» **DATA FOR THIS EXERCISE**

++++++++++

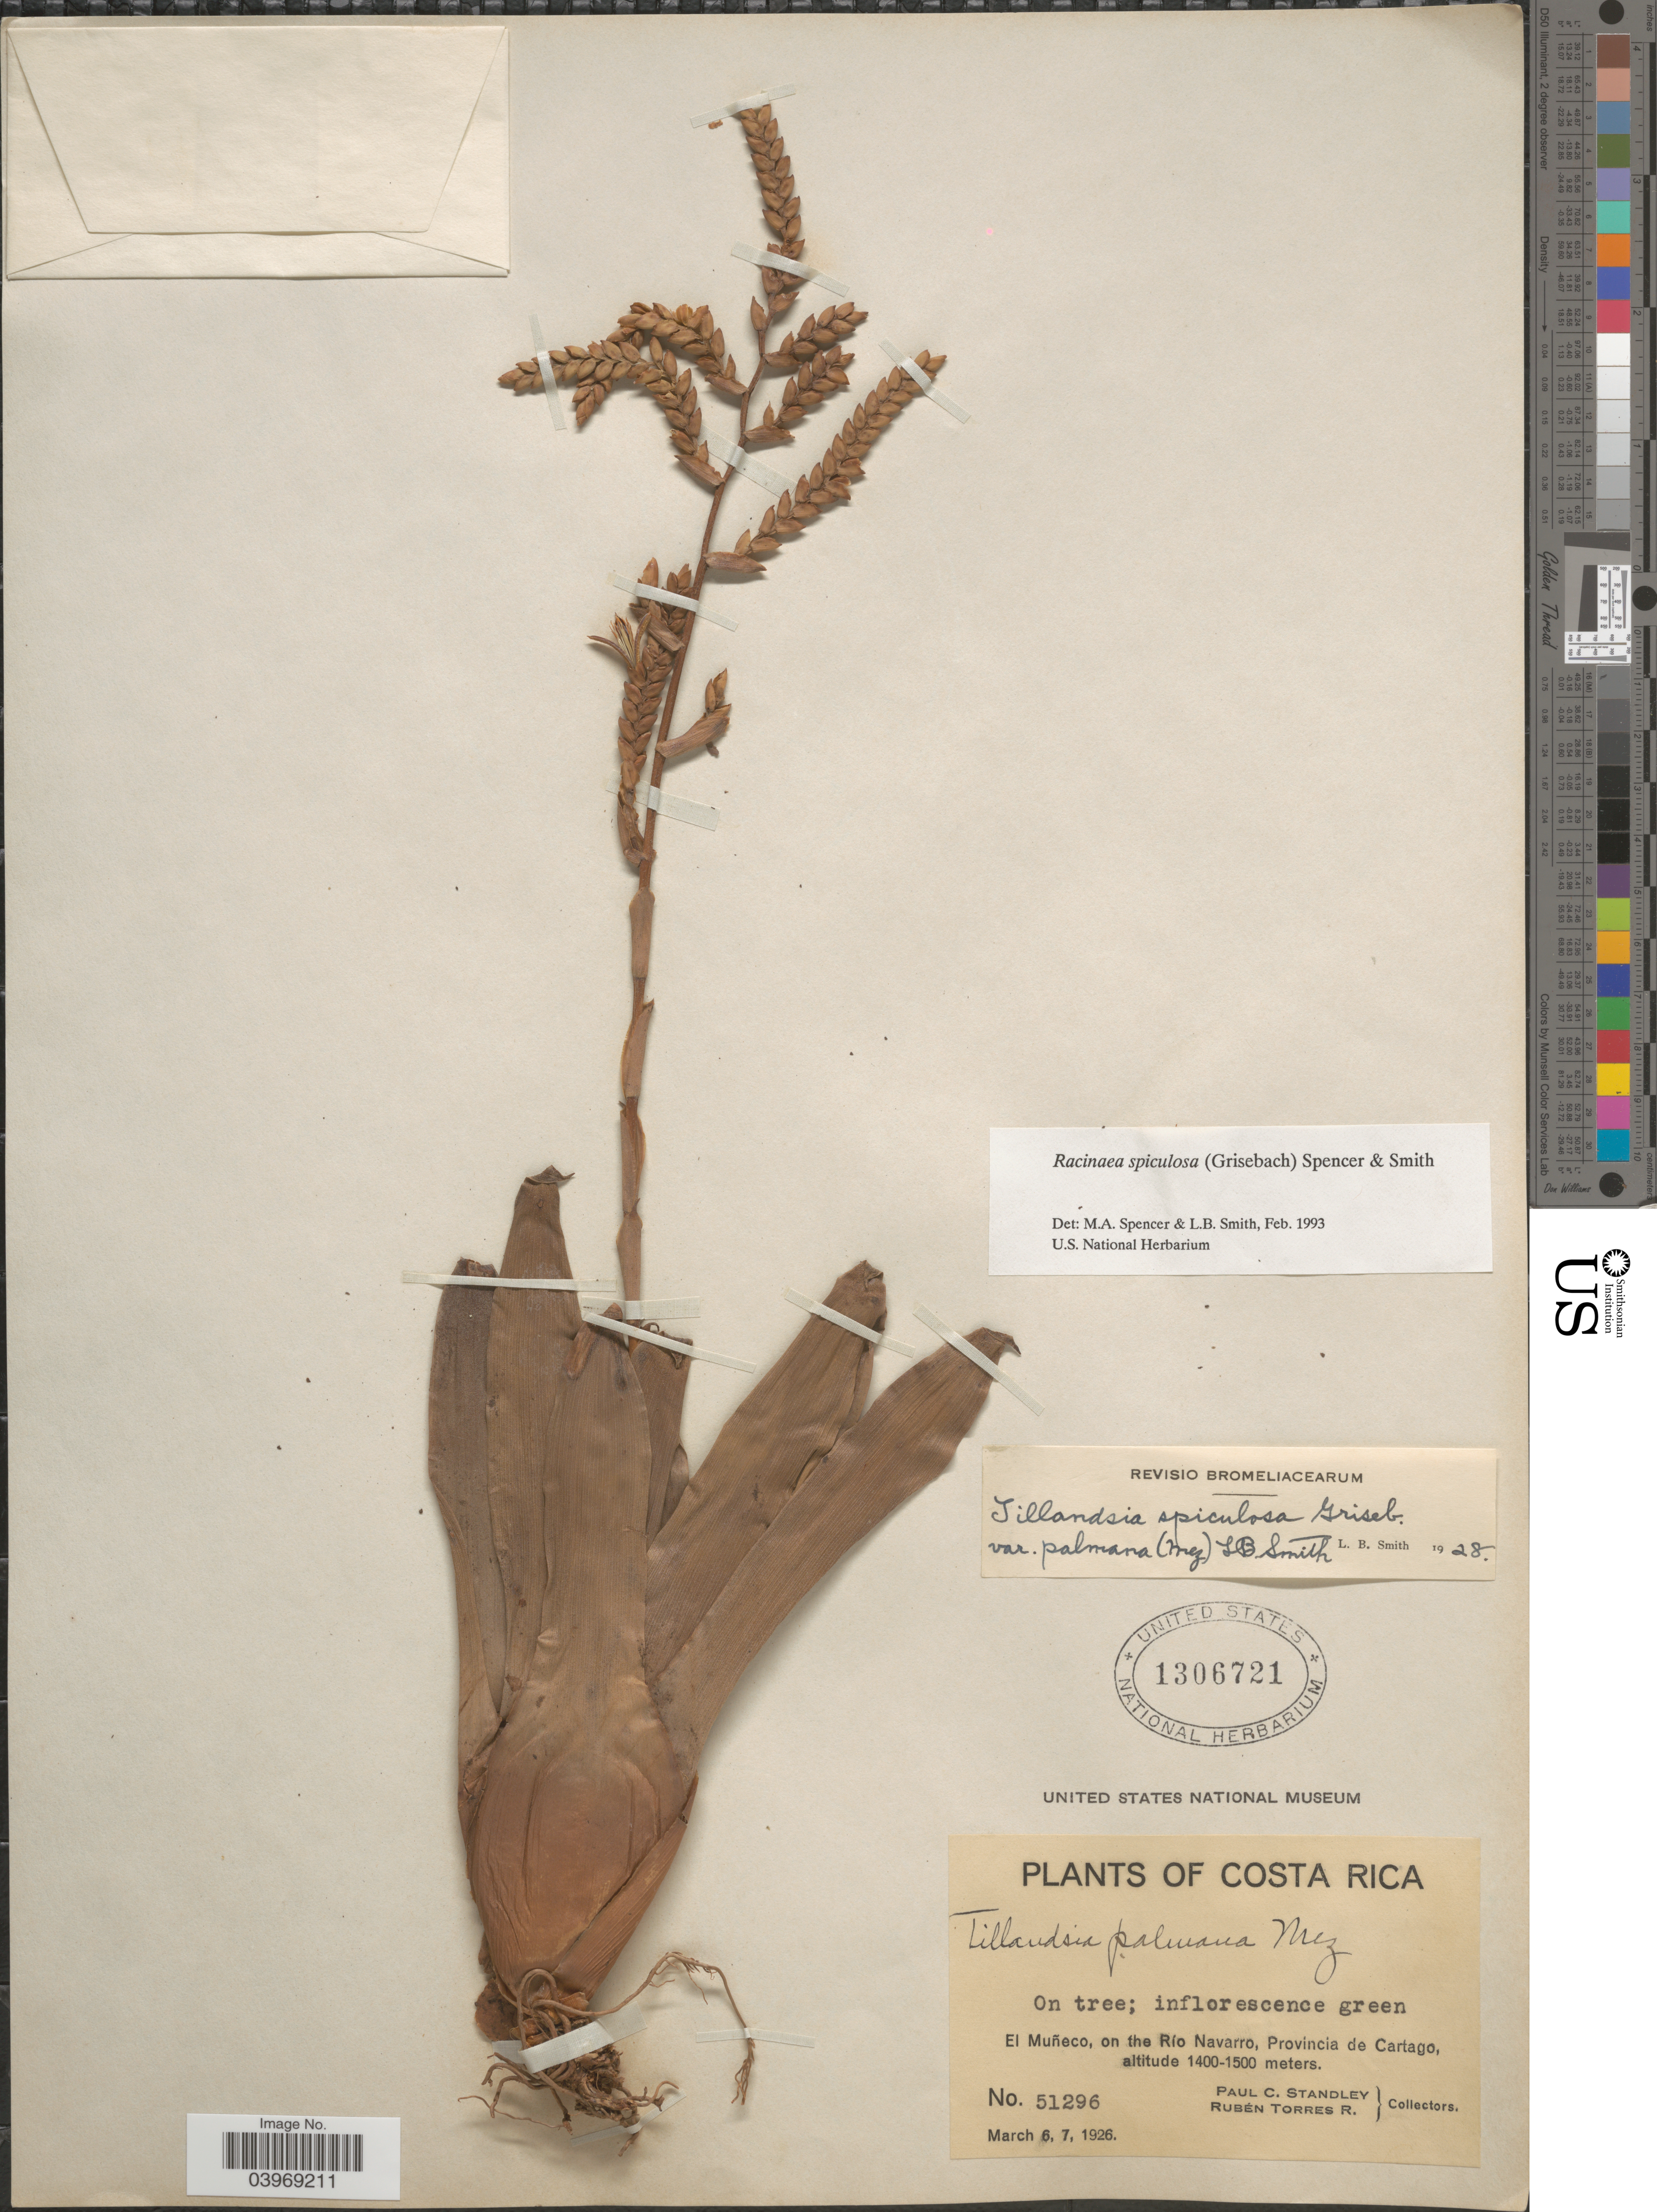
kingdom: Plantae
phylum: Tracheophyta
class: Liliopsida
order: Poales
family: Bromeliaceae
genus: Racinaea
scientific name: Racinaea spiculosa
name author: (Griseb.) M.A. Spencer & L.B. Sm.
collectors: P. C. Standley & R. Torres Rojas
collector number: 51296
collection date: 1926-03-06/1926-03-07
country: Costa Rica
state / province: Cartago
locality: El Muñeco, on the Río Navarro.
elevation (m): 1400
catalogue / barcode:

++++++++++

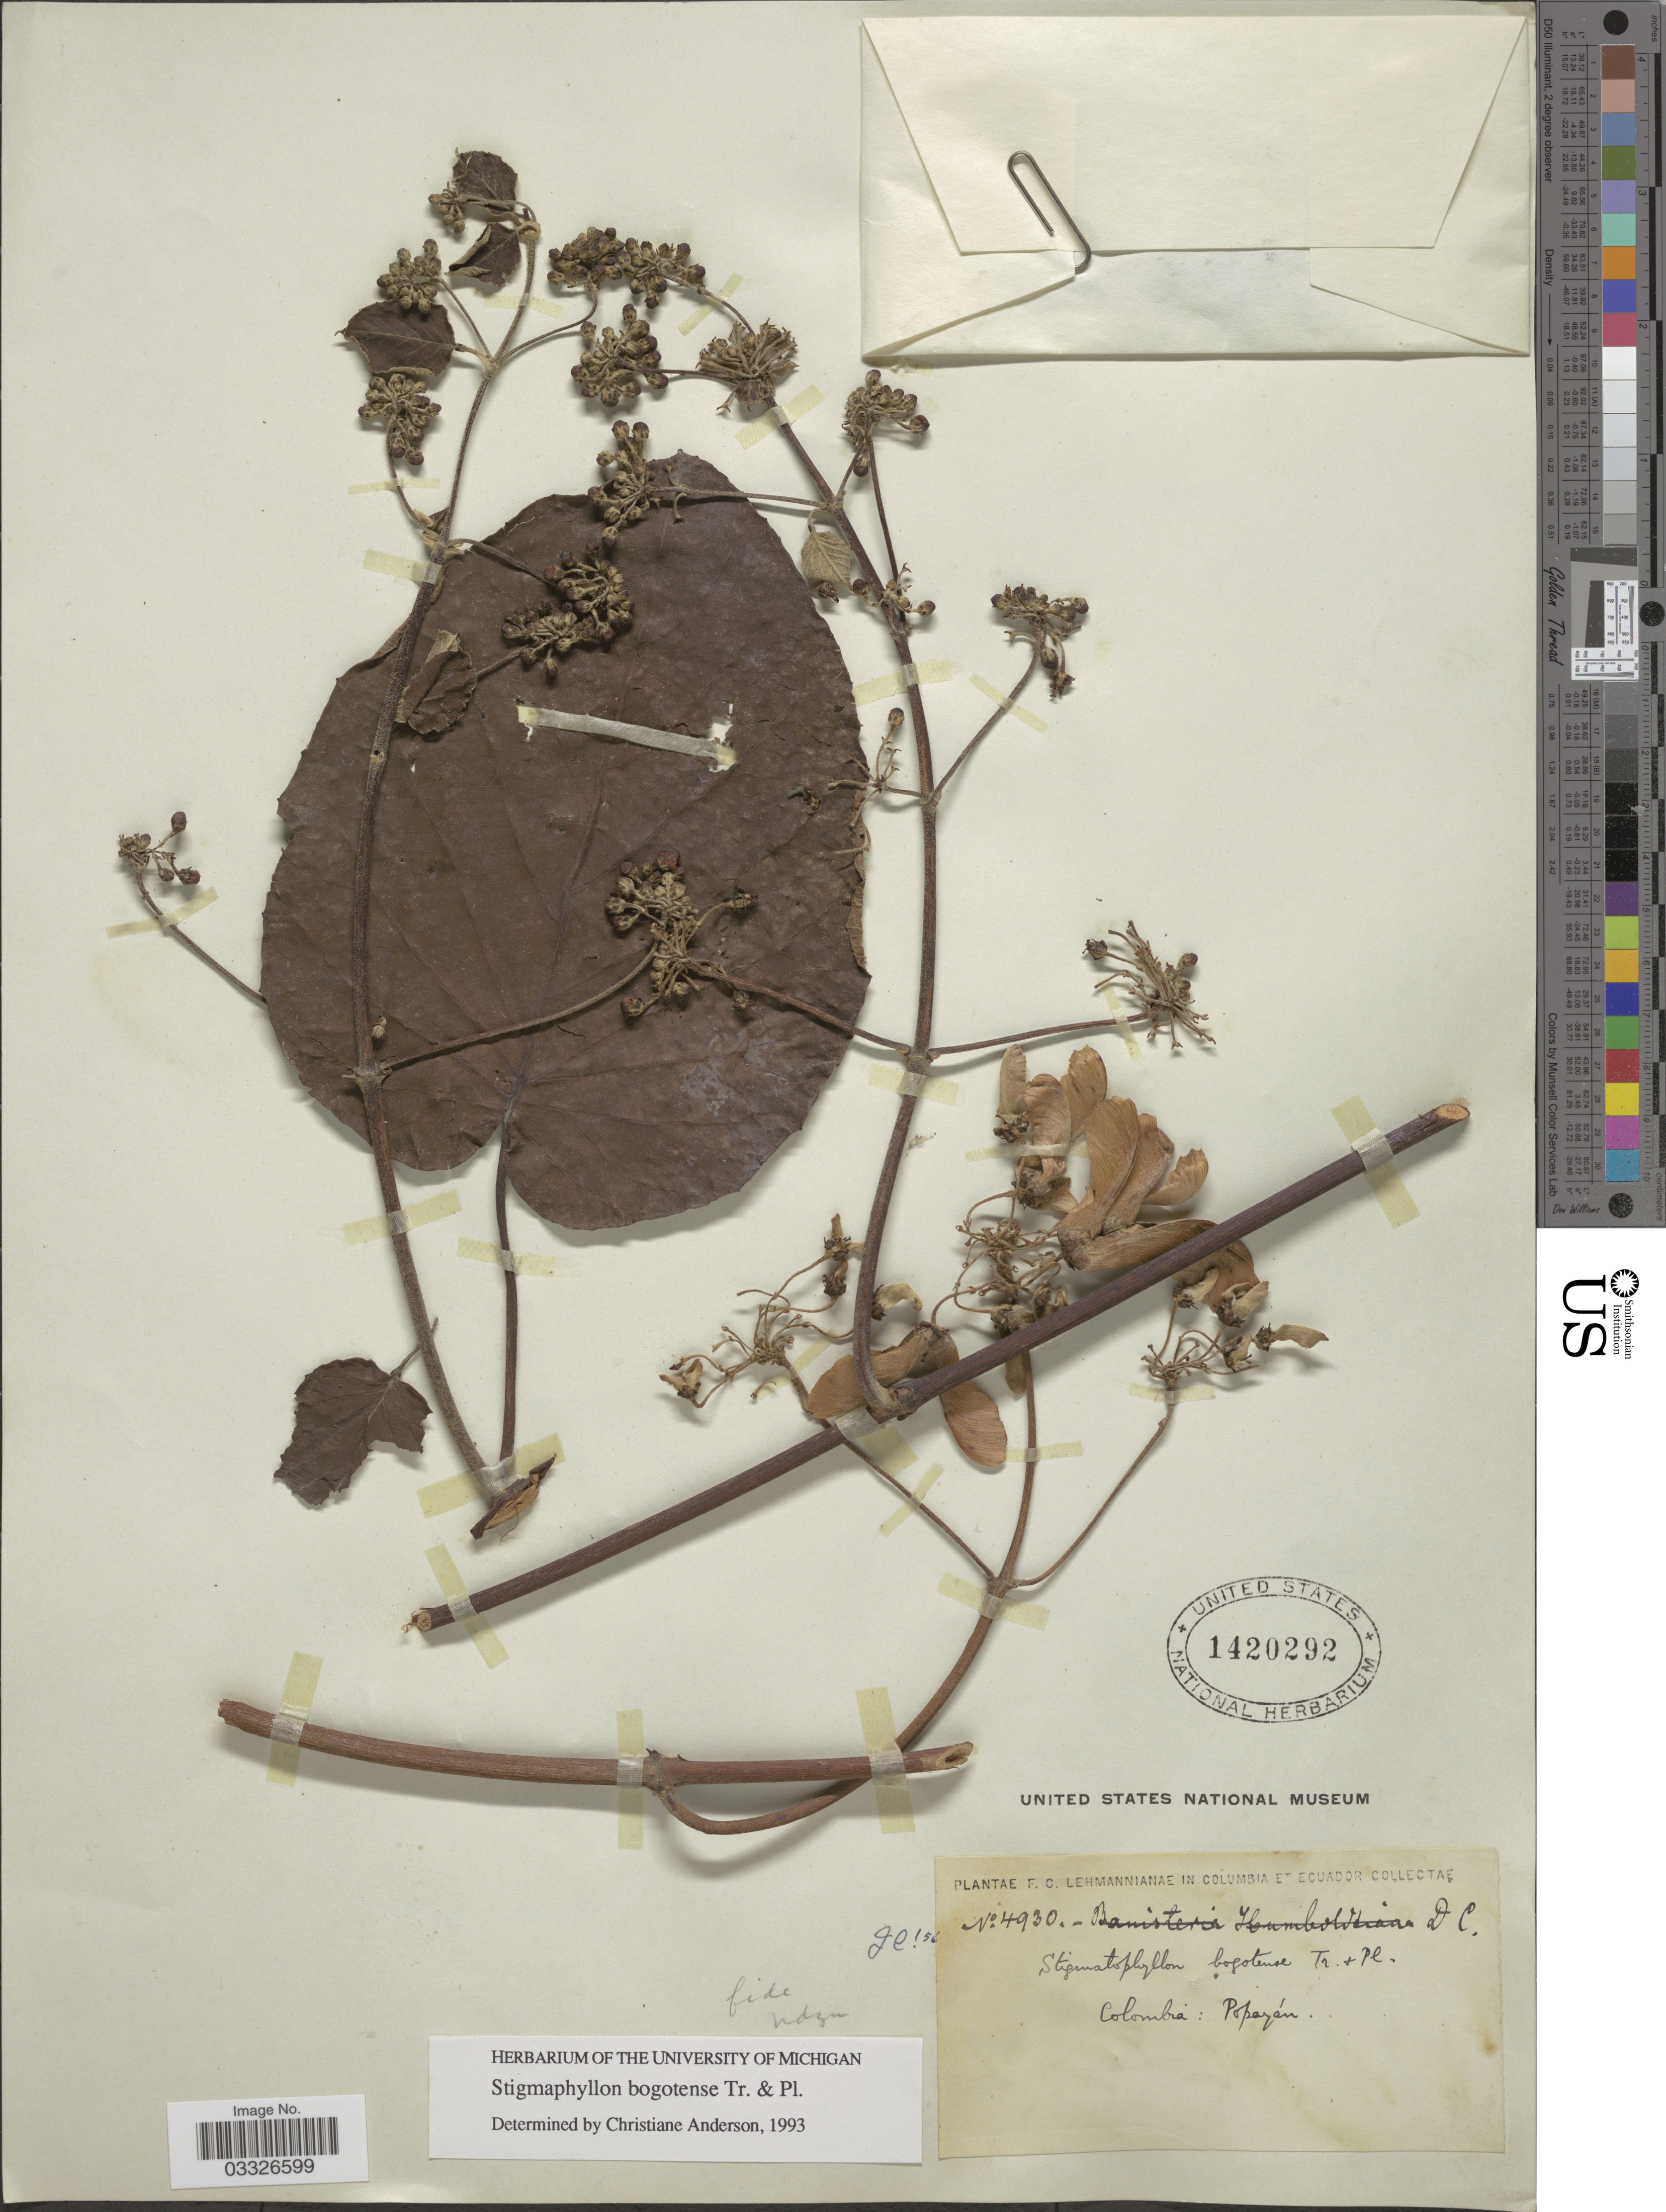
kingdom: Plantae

++++++++++

» **GOAL**
Can you retype the lines above word for word, beginning at the line that has "collectors: P. C. Standley & R. Torres Rojas" and stopping after the line that has "elevation (m): 1400"?

» **ANSWER BELOW**
collectors: P. C. Standley & R. Torres Rojas
collector number: 51296
collection date: 1926-03-06/1926-03-07
country: Costa Rica
state / province: Cartago
locality: El Muñeco, on the Río Navarro.
elevation (m): 1400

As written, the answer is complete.